# Study material:
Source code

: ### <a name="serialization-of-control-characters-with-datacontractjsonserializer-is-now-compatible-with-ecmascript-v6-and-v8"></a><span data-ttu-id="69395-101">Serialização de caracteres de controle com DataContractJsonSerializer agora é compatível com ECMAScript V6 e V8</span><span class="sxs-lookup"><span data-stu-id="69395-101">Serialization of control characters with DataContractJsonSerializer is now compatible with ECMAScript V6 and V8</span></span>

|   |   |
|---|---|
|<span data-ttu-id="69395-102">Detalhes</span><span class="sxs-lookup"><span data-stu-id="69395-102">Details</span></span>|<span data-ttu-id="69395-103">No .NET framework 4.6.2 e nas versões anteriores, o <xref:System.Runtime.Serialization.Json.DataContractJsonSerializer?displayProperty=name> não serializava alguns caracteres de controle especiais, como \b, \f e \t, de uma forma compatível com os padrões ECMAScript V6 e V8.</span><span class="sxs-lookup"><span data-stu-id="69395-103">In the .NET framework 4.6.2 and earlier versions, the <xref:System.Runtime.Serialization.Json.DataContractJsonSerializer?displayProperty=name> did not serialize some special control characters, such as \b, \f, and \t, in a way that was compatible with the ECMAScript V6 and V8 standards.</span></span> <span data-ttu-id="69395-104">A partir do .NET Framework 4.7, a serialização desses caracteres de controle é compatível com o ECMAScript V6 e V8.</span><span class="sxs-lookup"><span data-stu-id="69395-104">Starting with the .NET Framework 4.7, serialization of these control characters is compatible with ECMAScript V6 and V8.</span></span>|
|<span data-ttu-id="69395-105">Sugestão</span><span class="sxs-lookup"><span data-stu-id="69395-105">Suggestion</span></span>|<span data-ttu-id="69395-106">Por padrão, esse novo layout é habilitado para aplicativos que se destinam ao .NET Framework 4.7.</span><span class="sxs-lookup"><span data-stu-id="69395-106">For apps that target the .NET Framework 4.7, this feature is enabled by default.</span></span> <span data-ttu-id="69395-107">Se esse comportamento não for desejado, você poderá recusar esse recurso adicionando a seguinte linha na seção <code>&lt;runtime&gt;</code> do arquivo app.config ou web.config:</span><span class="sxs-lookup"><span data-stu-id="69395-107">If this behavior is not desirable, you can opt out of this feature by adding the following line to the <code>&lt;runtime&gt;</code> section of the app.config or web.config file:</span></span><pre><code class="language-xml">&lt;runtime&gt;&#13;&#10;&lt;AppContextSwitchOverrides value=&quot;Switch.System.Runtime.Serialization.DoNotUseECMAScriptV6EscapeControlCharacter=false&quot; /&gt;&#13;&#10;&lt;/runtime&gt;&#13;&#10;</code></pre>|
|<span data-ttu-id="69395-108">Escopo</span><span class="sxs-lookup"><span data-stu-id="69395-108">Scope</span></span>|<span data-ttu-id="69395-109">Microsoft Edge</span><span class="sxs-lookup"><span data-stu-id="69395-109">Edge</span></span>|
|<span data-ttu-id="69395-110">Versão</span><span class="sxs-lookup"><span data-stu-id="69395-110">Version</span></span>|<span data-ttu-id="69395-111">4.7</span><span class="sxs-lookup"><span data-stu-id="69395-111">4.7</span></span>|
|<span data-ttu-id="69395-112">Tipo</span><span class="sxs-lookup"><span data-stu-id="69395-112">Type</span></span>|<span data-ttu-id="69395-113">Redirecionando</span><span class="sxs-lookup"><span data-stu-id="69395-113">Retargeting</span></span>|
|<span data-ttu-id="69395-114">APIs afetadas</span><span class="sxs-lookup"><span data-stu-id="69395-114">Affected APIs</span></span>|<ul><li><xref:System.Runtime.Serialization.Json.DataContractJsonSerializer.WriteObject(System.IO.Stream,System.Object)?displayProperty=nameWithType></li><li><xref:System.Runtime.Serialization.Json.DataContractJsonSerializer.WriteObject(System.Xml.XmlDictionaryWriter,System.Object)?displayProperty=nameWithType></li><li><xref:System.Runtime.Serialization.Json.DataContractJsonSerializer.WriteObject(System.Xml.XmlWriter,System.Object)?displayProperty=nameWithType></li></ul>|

# Try it:
Reproduce verbatim everything from the beginning of the items down to and including the line that contains "V6 and V8</span></span>".

# Written solution:
Source code

: ### <a name="serialization-of-control-characters-with-datacontractjsonserializer-is-now-compatible-with-ecmascript-v6-and-v8"></a><span data-ttu-id="69395-101">Serialização de caracteres de controle com DataContractJsonSerializer agora é compatível com ECMAScript V6 e V8</span><span class="sxs-lookup"><span data-stu-id="69395-101">Serialization of control characters with DataContractJsonSerializer is now compatible with ECMAScript V6 and V8</span></span>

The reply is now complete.